6 Responses to Patients believe we overtreat and/or overtest
elliottg
September 13th, 2005 at 10:34 am
Just ran across this at balkin.blogspot.com and thought it had some relevance. It’s a discussion of the weighing of risk.
http://balkin.blogspot.com/2005/09/secret-ambition-of-cass-sunstein_13.html
gbrown
September 14th, 2005 at 3:57 pm
As a pathologist I may have a skewed perspective but I have often thought that even physicians have little understanding of the cost/benefit trade-offs of their recomendations. With the increase in patient directed care and HSA’s it seems to me that it would be extremely useful for the public to have available objective numeric data on incidence of diseases, diagnostic testing strategies, and treatment effectiveness, along with, eg, relevant medicare fees. This would surely cut down on more egregious waste such as cranial imaging for headache.
m
September 14th, 2005 at 4:01 pm
is this unusual?
do we blindly accept the repair reccommendations that our household plumber or electrician suggest? do we always listen to the advice of elders? do we not frequently ignore even sound advice to exercise and eat regularly? just because a doc suggests a plan of action, many of us (docs included) do not do it.
tina
September 14th, 2005 at 4:50 pm
Do you think there is something inherent psychologically that might cause this? Drs want to help thier patients. What I’ve noticed over the last few weeks is that when they can’t help me or don’t know what to do they get either angry or confused. The poor ER docs are the most lost. However if the opportunity arises where they can help, they get this perky excited look. My endo doesn’t really want to understand what is causing the problem, just that the proper mix of meds have resolved the problem. Perhaps sometimes docs don’t know how to solve a problem so pass out a script instead. My GP hands out scripts and samples like candy. It is an easy solution and perhaps it makes the patient “feel” like youv’e done something even though you don’t know what to do.

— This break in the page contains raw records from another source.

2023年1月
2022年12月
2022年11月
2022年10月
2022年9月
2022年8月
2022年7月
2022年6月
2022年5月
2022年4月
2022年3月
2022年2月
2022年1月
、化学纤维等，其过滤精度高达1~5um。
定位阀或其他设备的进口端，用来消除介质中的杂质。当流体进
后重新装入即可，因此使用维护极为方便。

I have found rather than too much testing they actually rely on far too little testing and at times don’t really understand the limitations of the tests they are running. If you even try and mention that you get treated like you don’t understand what you are talking about. It feeds into the idea you guys have that patients are really incapable of understanding thier own condition. I told the first ER doc it was an adrenal problem. I told the first endo it was an adrenal problem. I told the second and third ER docs it was an adrenal problem. I told the GP it was an adrenal problem. I told the fourth ER doc it was an adrenal problem. I told the second endo it was an adrenal problem. They all treated me like a hypochondriac and an idiot for reading information on the internet. Guess what? It was an adrenal problem. You are all conspiring to kill me.
John Di Saia MD
September 14th, 2005 at 9:22 pm
Well all we need is tort reform and may be we won’t feel like every chart is up for legal review. I feel sorry for the Emergency and Internal Medicine docs. I have arbitration agreements to scare away the litigious. The ER docs don’t (at least in my state).
Steve Lucas
September 15th, 2005 at 3:58 am
I like gbrown’s idea. This may make people look at the medical resources they are consuming and think twice about the phrase “Don’t worry, your insurance will pay for it.”